Tomorrow is the big day. Tomorrow afternoon, my husband and I will head to the doctor’s office for my twenty week appointment. We will get to see our sweet baby and hear his or her heartbeat and find out if we are having a baby girl or a baby boy.
I am so excited. I feel like finding out the gender of your child makes it seem real. Then you can really plan and decorate and give that little peanut a name and talk to it and get everything they will ever wear through their first year monogrammed with their initials.
Disclaimer: Finding out the gender of my child is a personal choice. I like to plan things and not knowing would drive me crazy! I have great respect for people that do not find out. I know it is one of the few surprises left in life. But I am not one of those people.
It really hit me the other day that in five months I am going to have another little nugget at home to take care of and parent and love and keep alive. I panicked for a bit. But I know in the end it will work out.
I can do this. My family can do this. I will survive on no sleep. I will survive insane amounts of laundry and blown out diapers and bottles and crying and smiles and adorable baby snuggles. All while my toddler runs around like a tiny maniac singing songs and trying to give the dog a hug.
Then I started thinking, well shit, I am also responsible for making sure these little humans turn into good people. Do I talk to my toddler enough about what makes a good person? Do we have long conversations about what I hope he does in the future?
Hell no. I can’t even get the kid to sit still long enough to put on his pajamas.
So I thought I would write it out. So I don’t forget. And so one day I can read it to him and Baby #2. And so in ten years I can go back and remember how crazy and trying and frustrating and scary it was to have a toddler and a newborn. And that I survived. Hopefully. Or I could be reading this from a mental institution. Either way it will work.
So here goes:
- Don’t ever quit. If you start something, you need to finish it. Quitting will only make you regret not following through. I don’t care if it’s a sports team or a school project. Always see it out to the end. Most of the time, it will show you that you are capable of more than you ever imagined.
- Be nice to everyone. I don’t care who it is. People are people and they all deserve to be treated with kindness and respect, no matter who they are.

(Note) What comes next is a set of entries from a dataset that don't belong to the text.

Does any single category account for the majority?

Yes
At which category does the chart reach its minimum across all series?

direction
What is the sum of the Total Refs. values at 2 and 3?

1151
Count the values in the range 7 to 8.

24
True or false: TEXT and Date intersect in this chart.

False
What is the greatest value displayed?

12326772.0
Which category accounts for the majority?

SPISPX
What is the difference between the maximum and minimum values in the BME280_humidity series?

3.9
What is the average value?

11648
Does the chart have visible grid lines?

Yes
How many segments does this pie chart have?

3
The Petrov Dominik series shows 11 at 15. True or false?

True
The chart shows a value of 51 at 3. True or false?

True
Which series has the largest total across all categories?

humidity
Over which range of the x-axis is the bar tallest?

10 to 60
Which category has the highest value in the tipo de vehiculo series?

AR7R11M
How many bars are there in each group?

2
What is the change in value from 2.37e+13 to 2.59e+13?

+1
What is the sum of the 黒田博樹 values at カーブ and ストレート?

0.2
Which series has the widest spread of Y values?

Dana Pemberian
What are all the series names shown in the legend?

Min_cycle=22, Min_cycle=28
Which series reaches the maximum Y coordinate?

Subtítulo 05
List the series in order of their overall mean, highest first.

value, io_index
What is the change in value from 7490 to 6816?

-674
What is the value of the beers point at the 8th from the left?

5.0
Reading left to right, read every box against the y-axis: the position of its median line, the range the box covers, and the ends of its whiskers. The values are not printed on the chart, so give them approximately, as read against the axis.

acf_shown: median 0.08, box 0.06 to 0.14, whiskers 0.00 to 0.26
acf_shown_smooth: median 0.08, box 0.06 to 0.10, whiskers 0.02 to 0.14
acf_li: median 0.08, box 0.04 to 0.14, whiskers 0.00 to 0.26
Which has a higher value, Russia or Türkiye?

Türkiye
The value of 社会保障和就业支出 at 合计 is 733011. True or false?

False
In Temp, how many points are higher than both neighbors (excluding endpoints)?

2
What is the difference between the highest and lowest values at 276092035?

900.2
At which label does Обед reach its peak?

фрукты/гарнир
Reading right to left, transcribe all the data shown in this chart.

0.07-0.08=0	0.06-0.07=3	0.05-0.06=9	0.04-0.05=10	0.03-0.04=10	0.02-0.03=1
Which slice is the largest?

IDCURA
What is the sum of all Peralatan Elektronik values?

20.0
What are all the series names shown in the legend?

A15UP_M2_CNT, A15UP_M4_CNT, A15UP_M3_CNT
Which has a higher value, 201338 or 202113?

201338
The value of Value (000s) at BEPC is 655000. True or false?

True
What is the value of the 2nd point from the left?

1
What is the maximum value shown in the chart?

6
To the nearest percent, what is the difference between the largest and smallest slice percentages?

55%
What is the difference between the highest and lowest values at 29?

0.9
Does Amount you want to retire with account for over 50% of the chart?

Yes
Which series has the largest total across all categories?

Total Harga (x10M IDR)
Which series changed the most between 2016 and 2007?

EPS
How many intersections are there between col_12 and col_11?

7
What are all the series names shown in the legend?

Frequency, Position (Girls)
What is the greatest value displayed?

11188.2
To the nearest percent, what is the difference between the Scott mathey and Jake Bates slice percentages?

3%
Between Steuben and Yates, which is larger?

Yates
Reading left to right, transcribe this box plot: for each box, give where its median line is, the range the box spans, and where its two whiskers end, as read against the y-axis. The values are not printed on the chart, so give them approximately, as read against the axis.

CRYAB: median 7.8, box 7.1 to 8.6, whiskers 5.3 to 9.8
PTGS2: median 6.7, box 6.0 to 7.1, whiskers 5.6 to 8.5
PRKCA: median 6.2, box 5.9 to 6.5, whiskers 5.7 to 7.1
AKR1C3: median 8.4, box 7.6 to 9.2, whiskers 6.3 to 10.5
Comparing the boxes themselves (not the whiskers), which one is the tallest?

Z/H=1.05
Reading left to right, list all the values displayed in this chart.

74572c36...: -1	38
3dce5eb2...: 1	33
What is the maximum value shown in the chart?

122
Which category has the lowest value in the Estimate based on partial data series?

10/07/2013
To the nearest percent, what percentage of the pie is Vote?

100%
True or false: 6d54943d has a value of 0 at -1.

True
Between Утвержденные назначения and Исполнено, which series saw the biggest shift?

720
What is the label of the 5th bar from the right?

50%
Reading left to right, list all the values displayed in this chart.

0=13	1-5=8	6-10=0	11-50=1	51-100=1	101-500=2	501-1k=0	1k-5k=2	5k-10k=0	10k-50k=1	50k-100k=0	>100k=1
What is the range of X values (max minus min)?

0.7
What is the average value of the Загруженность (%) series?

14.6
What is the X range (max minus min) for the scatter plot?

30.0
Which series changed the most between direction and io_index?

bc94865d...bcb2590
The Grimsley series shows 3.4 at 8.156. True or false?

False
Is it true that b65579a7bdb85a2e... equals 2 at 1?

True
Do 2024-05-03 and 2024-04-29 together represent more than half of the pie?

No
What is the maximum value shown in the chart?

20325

- Always try your hardest. Don’t ever half ass anything. If you are going to do something, go all out. You only get so many chances in life.
- Don’t take anything for granted. Be grateful for all the things you have and have been blessed with. You are extremely fortunate whether you realize it at this point or not.
- It’s okay to be scared. That is usually a sign that something great and exciting is about to happen.
- Laugh. What’s the point of anything if you don’t have fun doing it?
- Don’t get your belly button pierced. This is really just if this baby ends up being a girl. I followed the trend in college and now have a gaping hole in my pregnant belly. It’s not attractive.
- Don’t settle. You are seriously awesome! Don’t ever settle for mediocrity. You deserve the best!
- Work your ass off. Hard work pays off. And you will never be successful if you don’t work for it.
- Chase your crazy dream. Your mom and dad both chased their crazy dreams and if we hadn’t, we would have so much regret. I don’t care if it’s playing a sport professionally or owning a business or breaking a record. Just go for it. Unless your dream is to be a drug kingpin. Then don’t chase that dream.
- Pray. Whenever you are happy, sad, scared, worried, concerned, thankful or bored. Say a prayer and everything will be better.
- Don’t lie to your parents. They will find out the truth. Always. I hope.
- Don’t ever watch a live video feed for a week waiting for a giraffe to give birth. It’s not worth it. And in the end, do you really want to see that happen?
This is just the start. Being a good parent is hard. I hope I can raise good kids that turn into great adults. It’s a lot of pressure but I’m up for the challenge.